▸ RECORDS FOR THE EXERCISE
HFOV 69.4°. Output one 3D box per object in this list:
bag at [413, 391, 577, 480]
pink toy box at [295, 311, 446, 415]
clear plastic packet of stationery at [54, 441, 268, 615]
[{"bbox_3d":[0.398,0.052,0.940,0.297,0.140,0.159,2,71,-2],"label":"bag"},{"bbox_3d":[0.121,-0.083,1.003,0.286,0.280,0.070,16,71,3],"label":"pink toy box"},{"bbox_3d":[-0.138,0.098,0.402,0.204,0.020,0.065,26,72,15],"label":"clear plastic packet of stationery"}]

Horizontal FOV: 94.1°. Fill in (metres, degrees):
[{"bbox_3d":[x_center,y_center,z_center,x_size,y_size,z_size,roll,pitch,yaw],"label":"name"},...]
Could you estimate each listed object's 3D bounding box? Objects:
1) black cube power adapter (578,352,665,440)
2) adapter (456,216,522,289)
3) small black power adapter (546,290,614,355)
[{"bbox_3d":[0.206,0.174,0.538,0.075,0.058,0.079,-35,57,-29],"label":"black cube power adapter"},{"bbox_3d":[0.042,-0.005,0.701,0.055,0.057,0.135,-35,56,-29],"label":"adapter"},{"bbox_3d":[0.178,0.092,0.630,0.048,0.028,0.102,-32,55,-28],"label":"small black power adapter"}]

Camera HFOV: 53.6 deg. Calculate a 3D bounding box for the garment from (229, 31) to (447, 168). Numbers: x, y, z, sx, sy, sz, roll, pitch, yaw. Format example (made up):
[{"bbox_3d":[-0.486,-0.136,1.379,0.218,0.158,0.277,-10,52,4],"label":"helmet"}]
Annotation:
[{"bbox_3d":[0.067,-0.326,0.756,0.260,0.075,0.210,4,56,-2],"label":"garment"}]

==

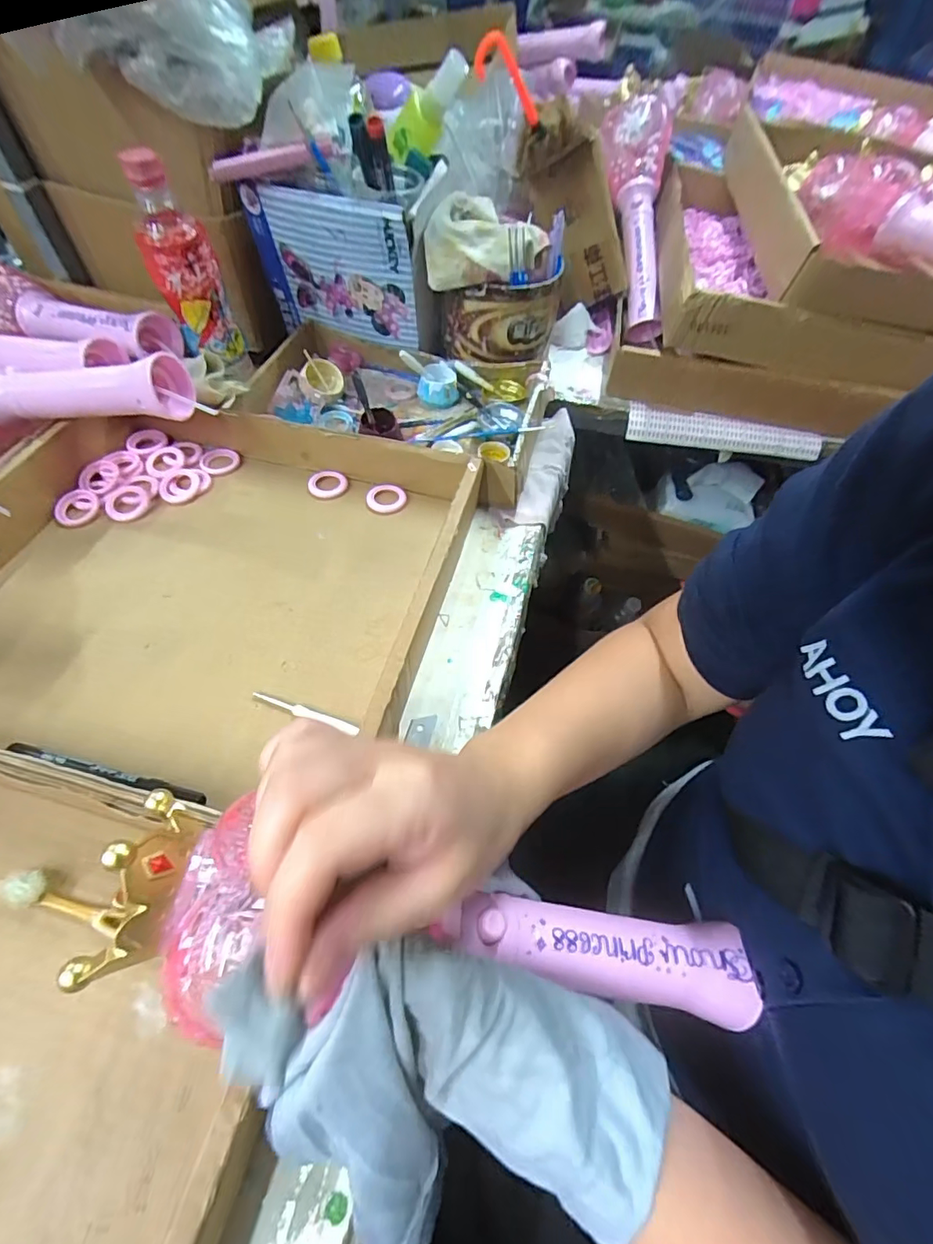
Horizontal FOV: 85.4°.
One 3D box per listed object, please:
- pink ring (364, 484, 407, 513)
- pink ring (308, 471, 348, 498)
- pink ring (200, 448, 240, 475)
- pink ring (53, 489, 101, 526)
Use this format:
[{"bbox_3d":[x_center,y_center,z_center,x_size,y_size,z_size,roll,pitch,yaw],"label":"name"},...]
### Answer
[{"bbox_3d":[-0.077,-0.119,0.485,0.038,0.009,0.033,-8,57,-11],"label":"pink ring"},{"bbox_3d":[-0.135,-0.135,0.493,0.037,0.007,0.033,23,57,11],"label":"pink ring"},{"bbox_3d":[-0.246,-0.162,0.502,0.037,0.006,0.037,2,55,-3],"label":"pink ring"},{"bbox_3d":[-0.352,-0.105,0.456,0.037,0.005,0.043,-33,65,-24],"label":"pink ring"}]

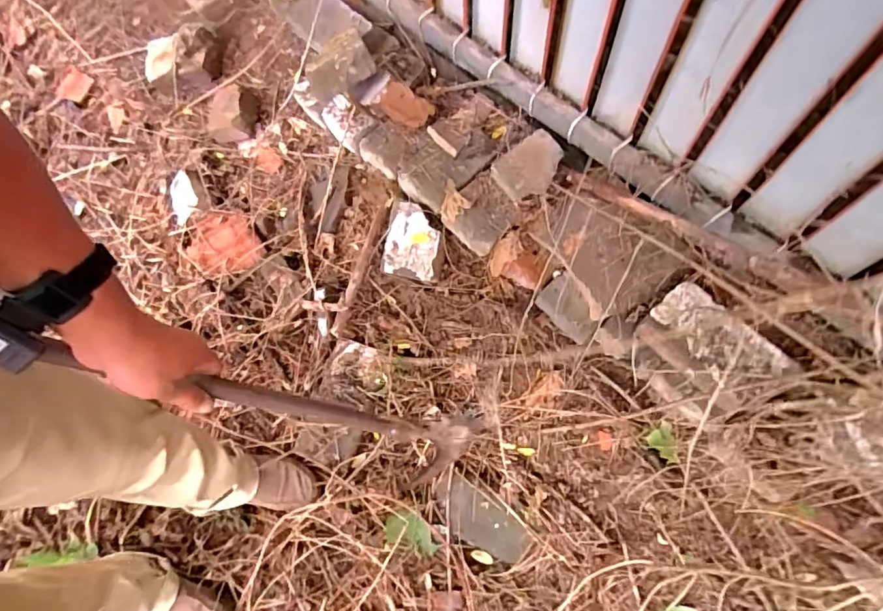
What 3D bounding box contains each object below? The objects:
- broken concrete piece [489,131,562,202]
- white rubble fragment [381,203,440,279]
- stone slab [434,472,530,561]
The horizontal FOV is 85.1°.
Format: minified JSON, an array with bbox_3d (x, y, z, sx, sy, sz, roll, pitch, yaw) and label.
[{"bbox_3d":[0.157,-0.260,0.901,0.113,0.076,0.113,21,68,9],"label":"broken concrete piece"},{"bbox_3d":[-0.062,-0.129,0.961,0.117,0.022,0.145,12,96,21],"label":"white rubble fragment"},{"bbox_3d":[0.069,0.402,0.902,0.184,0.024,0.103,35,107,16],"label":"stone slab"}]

▸ WHAT YOU NEED TO DO
From the entries above, extract only the lines running from the one containing "clear plastic packet of stationery at" through the one containing "Camera HFOV: 53.6", inclusive.

▸ EXERCISE RESULT
clear plastic packet of stationery at [54, 441, 268, 615]
[{"bbox_3d":[0.398,0.052,0.940,0.297,0.140,0.159,2,71,-2],"label":"bag"},{"bbox_3d":[0.121,-0.083,1.003,0.286,0.280,0.070,16,71,3],"label":"pink toy box"},{"bbox_3d":[-0.138,0.098,0.402,0.204,0.020,0.065,26,72,15],"label":"clear plastic packet of stationery"}]

Horizontal FOV: 94.1°. Fill in (metres, degrees):
[{"bbox_3d":[x_center,y_center,z_center,x_size,y_size,z_size,roll,pitch,yaw],"label":"name"},...]
Could you estimate each listed object's 3D bounding box? Objects:
1) black cube power adapter (578,352,665,440)
2) adapter (456,216,522,289)
3) small black power adapter (546,290,614,355)
[{"bbox_3d":[0.206,0.174,0.538,0.075,0.058,0.079,-35,57,-29],"label":"black cube power adapter"},{"bbox_3d":[0.042,-0.005,0.701,0.055,0.057,0.135,-35,56,-29],"label":"adapter"},{"bbox_3d":[0.178,0.092,0.630,0.048,0.028,0.102,-32,55,-28],"label":"small black power adapter"}]

Camera HFOV: 53.6 deg. Calculate a 3D bounding box for the garment from (229, 31) to (447, 168). Numbers: x, y, z, sx, sy, sz, roll, pitch, yaw. Format example (made up):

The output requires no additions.